I Like Ike! The Best of Ike Turner
I Like Ike! The Best of Ike Turner
By Ike Turner

Rhino: 1994


This review first appeared in the January 6, 1995 issue of the North County Blade-Citizen (now North County Times).

Before there was Tina, before there were the Kings of Rhythm, there was Ike Turner. Better known today for the headlines surrounding his broken marriage to pop star Tina Turner, Ike has been far more influential on American music – both the blues and Top 40 – than most people probably realize.

Turner was pianist and leader of the house band at Sam Phillips' Sun Studios in Memphis, backing blues giants like Little Milton for labels like Chess. More importantly for American music, though, it was Turner's band – with lead singer Jackie Brenston – that recorded "Rocket 88," the 1951 song generally credited as the first rock 'n' roll song in history. But Phillips put Brenston's name on the record, and Turner's far-larger role was left mostly hidden.

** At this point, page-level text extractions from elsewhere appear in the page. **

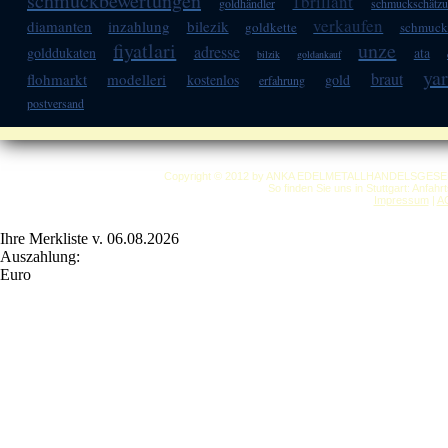
schmuckbewertungen
1brillant
goldhändler
schmuckschätz
verkaufen
diamanten
inzahlung
bilezik
goldkette
schmuck
fiyatlari
unze
adresse
golddukaten
ata
bilzik
goldankauf
ya
braut
flohmarkt
modelleri
kostenlos
gold
erfahrung
postversand
Copyright © 2012 by ANKA EDELMETALLHANDELSGESELLSC
So finden Sie uns in Stuttgart: Anfah
Impressum
|
A
Ihre Merkliste v. 06.08.2026
Auszahlung:
Euro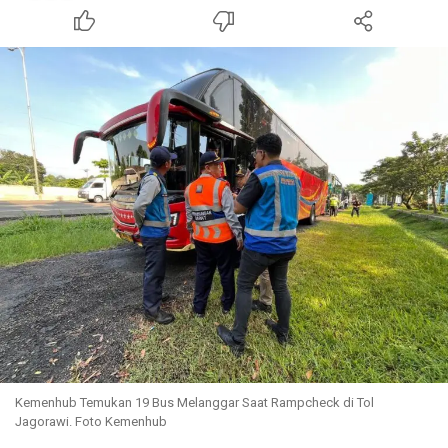
Kemenhub Temukan 19 Bus Melanggar Saat Rampcheck di Tol
Jagorawi. Foto Kemenhub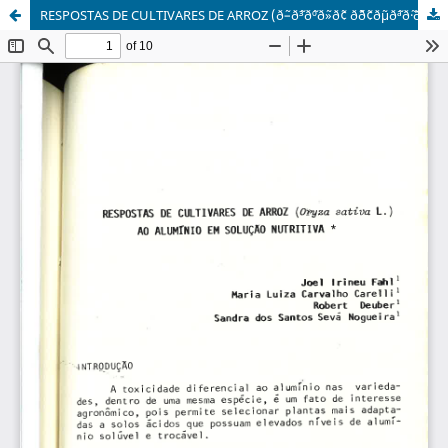
RESPOSTAS DE CULTIVARES DE ARROZ (ð˜–ð˜³ð˜ºð˜»ð˜¢ ð˜´ð˜¢ð˜µð˜ªð˜·ð˜¢ L.) AO ALUMÃNIO EM SOLUÃ‡ÃƒO NUTRITIVA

This one-disc retrospective includes "Rocket 88," along with the follow-up "Real Gone Rocket" by the same band. There are also recordings from various blues combos Turner put together throughout the 1950s (including several with Annie Mae Bullock, a k a Tina Turner, on backing vocals). The material from the 1960s is uneven, focusing more on Turner's blues work than the groundbreaking R&B he and Tina were putting out in the latter part of that decade.

If incomplete, this collection shows Turner to be a master of both guitar and piano, as well as the consummate arranger and band leader.